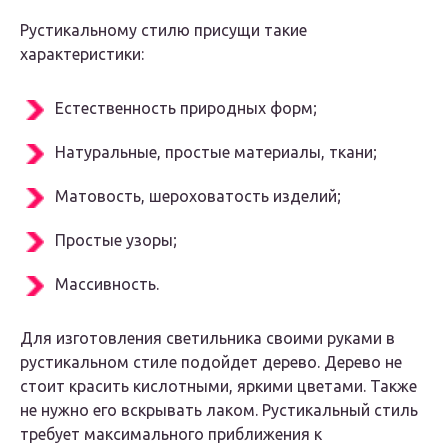
Рустикальному стилю присущи такие
характеристики:
Естественность природных форм;
Натуральные, простые материалы, ткани;
Матовость, шероховатость изделий;
Простые узоры;
Массивность.
Для изготовления светильника своими руками в
рустикальном стиле подойдет дерево. Дерево не
стоит красить кислотными, яркими цветами. Также
не нужно его вскрывать лаком. Рустикальный стиль
требует максимального приближения к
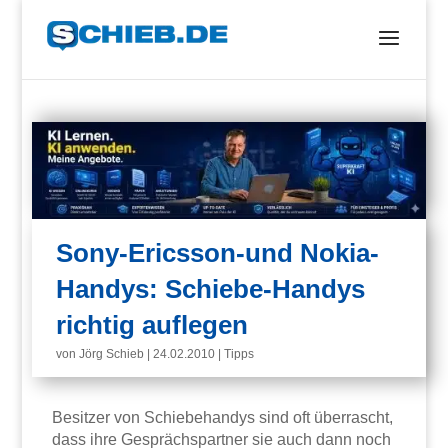
Sony-Ericsson-und Nokia-
Handys: Schiebe-Handys
richtig auflegen
von
Jörg Schieb
|
24.02.2010
|
Tipps
Besitzer von Schiebehandys sind oft überrascht,
dass ihre Gesprächspartner sie auch dann noch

**TASK:** Copy out the text lines of every row above word for word, leaving out the pictures.

**YOUR RESPONSE:**
Рустикальному стилю присущи такие
характеристики:
Естественность природных форм;
Натуральные, простые материалы, ткани;
Матовость, шероховатость изделий;
Простые узоры;
Массивность.
Для изготовления светильника своими руками в
рустикальном стиле подойдет дерево. Дерево не
стоит красить кислотными, яркими цветами. Также
не нужно его вскрывать лаком. Рустикальный стиль
требует максимального приближения к
Sony-Ericsson-und Nokia-
Handys: Schiebe-Handys
richtig auflegen
von
Jörg Schieb
|
24.02.2010
|
Tipps
Besitzer von Schiebehandys sind oft überrascht,
dass ihre Gesprächspartner sie auch dann noch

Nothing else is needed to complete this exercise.